Welcome to the MySQL monitor.  Commands end with ; or \g.
Your MySQL connection id is 2
Server version: 5.6.2-m5-valgrind-max-debug Source distribution

Copyright (c) 2000, 2010, Oracle and/or its affiliates. All rights reserved.

Oracle is a registered trademark of Oracle Corporation and/or its
affiliates. Other names may be trademarks of their respective
owners.

Type 'help;' or '\h' for help. Type '\c' to clear the current input statement.

mysql> CREATE TABLE t10(
    ->   K INT NOT NULL AUTO_INCREMENT,
    ->   I INT,
    ->   PRIMARY KEY(K)
    -> );
Query OK, 0 rows affected (0.85 sec)

mysql> INSERT INTO t10(I) VALUES (1),(2),(3),(4),(5),(6),(7),(8),(9),(0);
Query OK, 10 rows affected (0.63 sec)
Records: 10  Duplicates: 0  Warnings: 0

mysql> CREATE TABLE t100 LIKE t10;
Query OK, 0 rows affected (0.37 sec)

mysql> INSERT INTO t100(I)
    -> SELECT X.I FROM t10 AS X,t10 AS Y;
Query OK, 100 rows affected (1.18 sec)
Records: 100  Duplicates: 0  Warnings: 0

mysql> CREATE TABLE t10000 LIKE t10;
Query OK, 0 rows affected (0.27 sec)

mysql> INSERT INTO t10000(I)
    -> SELECT X.I FROM t100 AS X, t100 AS Y;
Query OK, 10000 rows affected (1 min 1.17 sec)
Records: 10000  Duplicates: 0  Warnings: 0

mysql> EXPLAIN SELECT COUNT(*) FROM t10,t10000 X,t10000 Y
    -> WHERE X.K=t10.I
    ->   AND Y.I=t10.I;
+----+-------------+-------+--------+---------------+---------+---------+------------+------+-----------------------------------------------------------+
| id | select_type | table | type   | possible_keys | key     | key_len | ref        | rows | Extra                                                     |
+----+-------------+-------+--------+---------------+---------+---------+------------+------+-----------------------------------------------------------+
|  1 | SIMPLE      | t10   | ALL    | NULL          | NULL    | NULL    | NULL       |   10 | Using where                                               |
|  1 | SIMPLE      | X     | eq_ref | PRIMARY       | PRIMARY | 4       | test.t10.I |    1 | Using index                                               |
|  1 | SIMPLE      | Y     | ALL    | NULL          | NULL    | NULL    | NULL       | 8942 | Using where; Using join buffer (BNL, incremental buffers) |
+----+-------------+-------+--------+---------------+---------+---------+------------+------+-----------------------------------------------------------+
3 rows in set (1.84 sec)

· · · · ·

* Directions *
[1] What server version does the MySQL session report?
[2] Pick up the MySQL session transcript after its final line and extend it.

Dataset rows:
· · · · ·

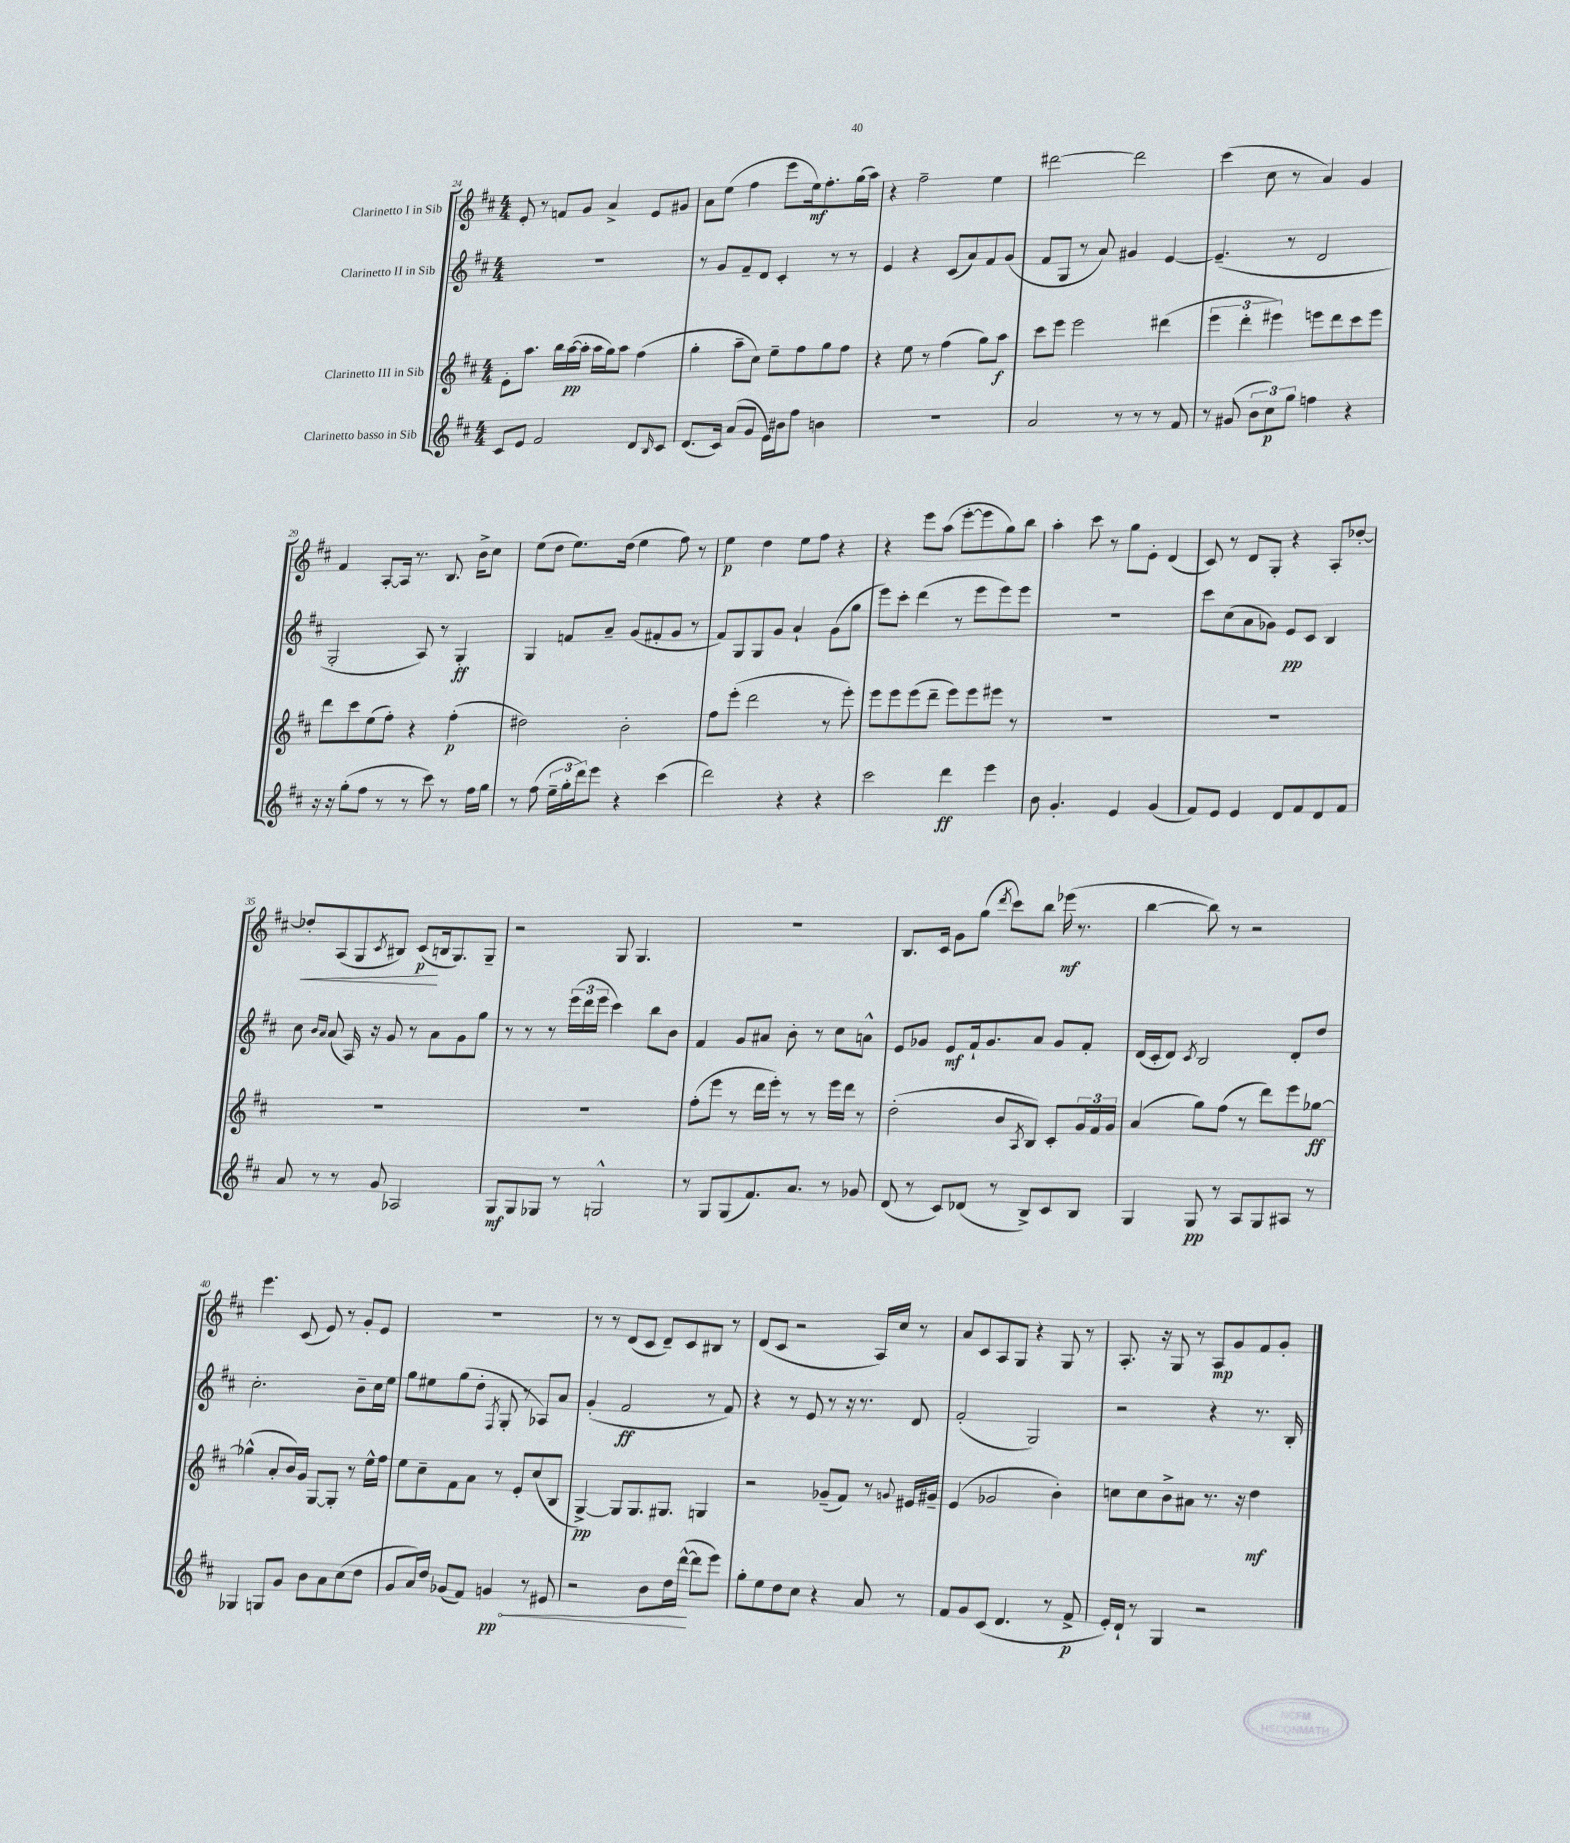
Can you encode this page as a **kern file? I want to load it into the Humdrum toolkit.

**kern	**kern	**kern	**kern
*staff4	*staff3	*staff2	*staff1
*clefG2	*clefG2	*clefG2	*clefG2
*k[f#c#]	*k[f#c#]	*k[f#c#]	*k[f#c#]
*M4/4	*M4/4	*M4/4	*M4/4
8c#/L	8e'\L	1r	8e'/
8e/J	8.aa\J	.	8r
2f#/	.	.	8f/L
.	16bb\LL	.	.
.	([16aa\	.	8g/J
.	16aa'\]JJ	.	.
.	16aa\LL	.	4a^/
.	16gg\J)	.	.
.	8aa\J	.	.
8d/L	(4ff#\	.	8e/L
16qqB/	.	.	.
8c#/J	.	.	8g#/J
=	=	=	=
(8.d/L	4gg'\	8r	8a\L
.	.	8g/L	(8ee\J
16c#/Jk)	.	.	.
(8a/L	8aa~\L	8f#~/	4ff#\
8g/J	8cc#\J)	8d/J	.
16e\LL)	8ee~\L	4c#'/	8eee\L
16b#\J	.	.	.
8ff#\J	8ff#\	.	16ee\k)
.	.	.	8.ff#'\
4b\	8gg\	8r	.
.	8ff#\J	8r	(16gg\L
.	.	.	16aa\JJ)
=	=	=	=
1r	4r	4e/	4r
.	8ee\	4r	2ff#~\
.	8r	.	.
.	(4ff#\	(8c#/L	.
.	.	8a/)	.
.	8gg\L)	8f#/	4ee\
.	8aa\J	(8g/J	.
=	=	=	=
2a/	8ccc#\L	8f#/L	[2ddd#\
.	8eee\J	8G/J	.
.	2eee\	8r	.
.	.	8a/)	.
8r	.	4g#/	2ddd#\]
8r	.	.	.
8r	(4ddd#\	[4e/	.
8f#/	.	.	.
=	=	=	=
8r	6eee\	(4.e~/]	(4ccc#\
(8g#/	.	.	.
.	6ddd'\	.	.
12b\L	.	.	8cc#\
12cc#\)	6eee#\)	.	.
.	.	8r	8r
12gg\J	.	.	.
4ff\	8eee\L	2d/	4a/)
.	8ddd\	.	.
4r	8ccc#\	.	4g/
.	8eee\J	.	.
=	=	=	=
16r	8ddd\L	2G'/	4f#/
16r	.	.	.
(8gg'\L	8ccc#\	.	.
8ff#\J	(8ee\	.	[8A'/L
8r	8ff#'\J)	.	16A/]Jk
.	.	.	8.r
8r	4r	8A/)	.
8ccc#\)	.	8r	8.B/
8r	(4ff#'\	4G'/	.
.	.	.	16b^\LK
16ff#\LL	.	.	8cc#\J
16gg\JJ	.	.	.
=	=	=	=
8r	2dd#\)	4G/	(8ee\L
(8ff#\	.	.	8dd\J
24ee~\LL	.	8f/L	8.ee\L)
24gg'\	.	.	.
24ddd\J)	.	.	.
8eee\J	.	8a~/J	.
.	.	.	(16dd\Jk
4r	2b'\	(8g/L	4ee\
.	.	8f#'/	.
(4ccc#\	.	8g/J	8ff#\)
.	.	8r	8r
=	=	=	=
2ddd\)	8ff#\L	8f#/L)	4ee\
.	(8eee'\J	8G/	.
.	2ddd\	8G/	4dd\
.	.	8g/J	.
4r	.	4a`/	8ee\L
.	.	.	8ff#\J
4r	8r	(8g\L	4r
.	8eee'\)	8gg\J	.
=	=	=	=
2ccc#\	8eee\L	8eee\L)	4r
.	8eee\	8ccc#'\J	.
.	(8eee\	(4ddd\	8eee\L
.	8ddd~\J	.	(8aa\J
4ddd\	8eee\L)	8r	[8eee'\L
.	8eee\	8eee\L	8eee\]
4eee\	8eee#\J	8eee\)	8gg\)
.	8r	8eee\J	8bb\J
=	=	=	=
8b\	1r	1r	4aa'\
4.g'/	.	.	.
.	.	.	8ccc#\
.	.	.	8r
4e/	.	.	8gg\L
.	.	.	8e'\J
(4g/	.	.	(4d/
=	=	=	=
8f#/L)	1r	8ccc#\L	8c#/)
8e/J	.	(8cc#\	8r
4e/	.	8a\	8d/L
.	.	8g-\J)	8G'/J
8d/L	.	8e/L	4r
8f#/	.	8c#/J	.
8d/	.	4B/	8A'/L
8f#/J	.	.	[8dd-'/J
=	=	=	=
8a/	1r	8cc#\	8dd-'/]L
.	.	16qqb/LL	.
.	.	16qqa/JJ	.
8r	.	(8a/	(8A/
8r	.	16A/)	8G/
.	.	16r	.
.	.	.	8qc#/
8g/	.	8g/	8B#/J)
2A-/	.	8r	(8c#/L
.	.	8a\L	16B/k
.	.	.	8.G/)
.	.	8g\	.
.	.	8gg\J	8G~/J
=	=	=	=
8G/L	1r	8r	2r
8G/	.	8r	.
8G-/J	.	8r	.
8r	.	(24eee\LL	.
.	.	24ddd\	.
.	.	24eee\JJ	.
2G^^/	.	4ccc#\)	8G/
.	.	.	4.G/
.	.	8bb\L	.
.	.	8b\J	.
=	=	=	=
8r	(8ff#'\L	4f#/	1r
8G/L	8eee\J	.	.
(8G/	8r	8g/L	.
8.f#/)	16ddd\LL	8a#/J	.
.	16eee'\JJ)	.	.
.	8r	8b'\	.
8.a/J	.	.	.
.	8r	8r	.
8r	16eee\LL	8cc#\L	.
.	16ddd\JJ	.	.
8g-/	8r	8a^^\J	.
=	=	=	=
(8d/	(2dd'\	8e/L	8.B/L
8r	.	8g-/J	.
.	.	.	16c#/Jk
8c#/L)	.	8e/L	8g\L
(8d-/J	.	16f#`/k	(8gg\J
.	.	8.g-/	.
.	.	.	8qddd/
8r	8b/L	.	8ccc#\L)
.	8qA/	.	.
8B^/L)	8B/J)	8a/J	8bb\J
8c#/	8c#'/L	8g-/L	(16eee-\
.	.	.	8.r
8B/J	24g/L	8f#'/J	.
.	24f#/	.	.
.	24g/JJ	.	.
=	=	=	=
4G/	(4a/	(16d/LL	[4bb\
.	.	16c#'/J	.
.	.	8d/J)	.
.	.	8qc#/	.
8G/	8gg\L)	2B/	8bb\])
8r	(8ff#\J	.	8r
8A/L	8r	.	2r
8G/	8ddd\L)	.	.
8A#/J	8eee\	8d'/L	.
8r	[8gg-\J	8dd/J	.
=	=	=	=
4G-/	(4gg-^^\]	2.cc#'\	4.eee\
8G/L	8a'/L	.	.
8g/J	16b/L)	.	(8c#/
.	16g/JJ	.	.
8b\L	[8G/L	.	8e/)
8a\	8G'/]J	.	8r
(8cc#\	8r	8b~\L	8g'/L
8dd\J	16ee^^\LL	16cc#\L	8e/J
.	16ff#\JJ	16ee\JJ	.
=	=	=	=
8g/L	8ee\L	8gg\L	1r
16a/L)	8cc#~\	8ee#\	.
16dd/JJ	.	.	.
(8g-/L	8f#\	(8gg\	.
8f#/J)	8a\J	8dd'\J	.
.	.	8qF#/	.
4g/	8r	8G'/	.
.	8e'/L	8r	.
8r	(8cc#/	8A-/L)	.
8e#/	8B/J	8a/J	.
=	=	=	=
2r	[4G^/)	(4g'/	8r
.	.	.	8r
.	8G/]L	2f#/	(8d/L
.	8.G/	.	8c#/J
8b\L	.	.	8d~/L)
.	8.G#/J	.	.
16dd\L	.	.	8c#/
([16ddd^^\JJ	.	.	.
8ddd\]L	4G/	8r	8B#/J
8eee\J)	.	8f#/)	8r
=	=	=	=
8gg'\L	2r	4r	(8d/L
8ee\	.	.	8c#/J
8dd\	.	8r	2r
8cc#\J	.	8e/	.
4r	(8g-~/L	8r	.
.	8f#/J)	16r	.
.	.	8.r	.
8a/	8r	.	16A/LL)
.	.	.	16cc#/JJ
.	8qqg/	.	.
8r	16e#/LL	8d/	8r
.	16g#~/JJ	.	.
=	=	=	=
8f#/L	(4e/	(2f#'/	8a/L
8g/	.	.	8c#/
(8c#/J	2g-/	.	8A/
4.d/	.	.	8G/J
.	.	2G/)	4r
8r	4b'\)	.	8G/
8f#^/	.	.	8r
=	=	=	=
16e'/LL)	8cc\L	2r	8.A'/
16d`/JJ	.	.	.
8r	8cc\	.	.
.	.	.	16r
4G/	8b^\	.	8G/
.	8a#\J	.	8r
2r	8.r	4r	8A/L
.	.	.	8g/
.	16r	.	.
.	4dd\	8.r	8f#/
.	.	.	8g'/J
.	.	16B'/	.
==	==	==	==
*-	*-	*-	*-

· · · · ·

* Results for each task *
[1] 5.6.2-m5-valgrind-max-debug Source distribution

[2]
mysql> EXPLAIN SELECT COUNT(*) FROM t10,t10000 Y,t10000 X
    -> WHERE X.K=t10.I
    ->   AND Y.I=t10.I;
+----+-------------+-------+--------+---------------+---------+---------+------------+------+-----------------------------------------------------------+
| id | select_type | table | type   | possible_keys | key     | key_len | ref        | rows | Extra                                                     |
+----+-------------+-------+--------+---------------+---------+---------+------------+------+-----------------------------------------------------------+
|  1 | SIMPLE      | t10   | ALL    | NULL          | NULL    | NULL    | NULL       |   10 | Using where                                               |
|  1 | SIMPLE      | Y     | ALL    | NULL          | NULL    | NULL    | NULL       | 8942 | Using where; Using join buffer (BNL, incremental buffers) |
|  1 | SIMPLE      | X     | eq_ref | PRIMARY       | PRIMARY | 4       | test.t10.I |    1 | Using index                                               |
+----+-------------+-------+--------+---------------+---------+---------+------------+------+-----------------------------------------------------------+
3 rows in set (0.06 sec)

mysql> SELECT COUNT(*) FROM t10,t10000 X,t10000 Y WHERE X.K=t10.I   AND Y.I=t10.I;
+----------+
| COUNT(*) |
+----------+
|     9000 |
+----------+
1 row in set (14.77 sec)

mysql> SELECT COUNT(*) FROM t10,t10000 Y,t10000 X WHERE X.K=t10.I   AND Y.I=t10.I;
+----------+
| COUNT(*) |
+----------+
|     9000 |
+----------+
1 row in set (1 min 13.36 sec)

A patch for this bug has been committed. After review, it may
be pushed to the relevant source trees for release in the next
version. You can access the patch from:

  http://lists.mysql.com/commits/128070

3534 Ole John Aske	2011-01-06
      Fix for bug#59326: Greedy optimizer produce stupid query execution plans.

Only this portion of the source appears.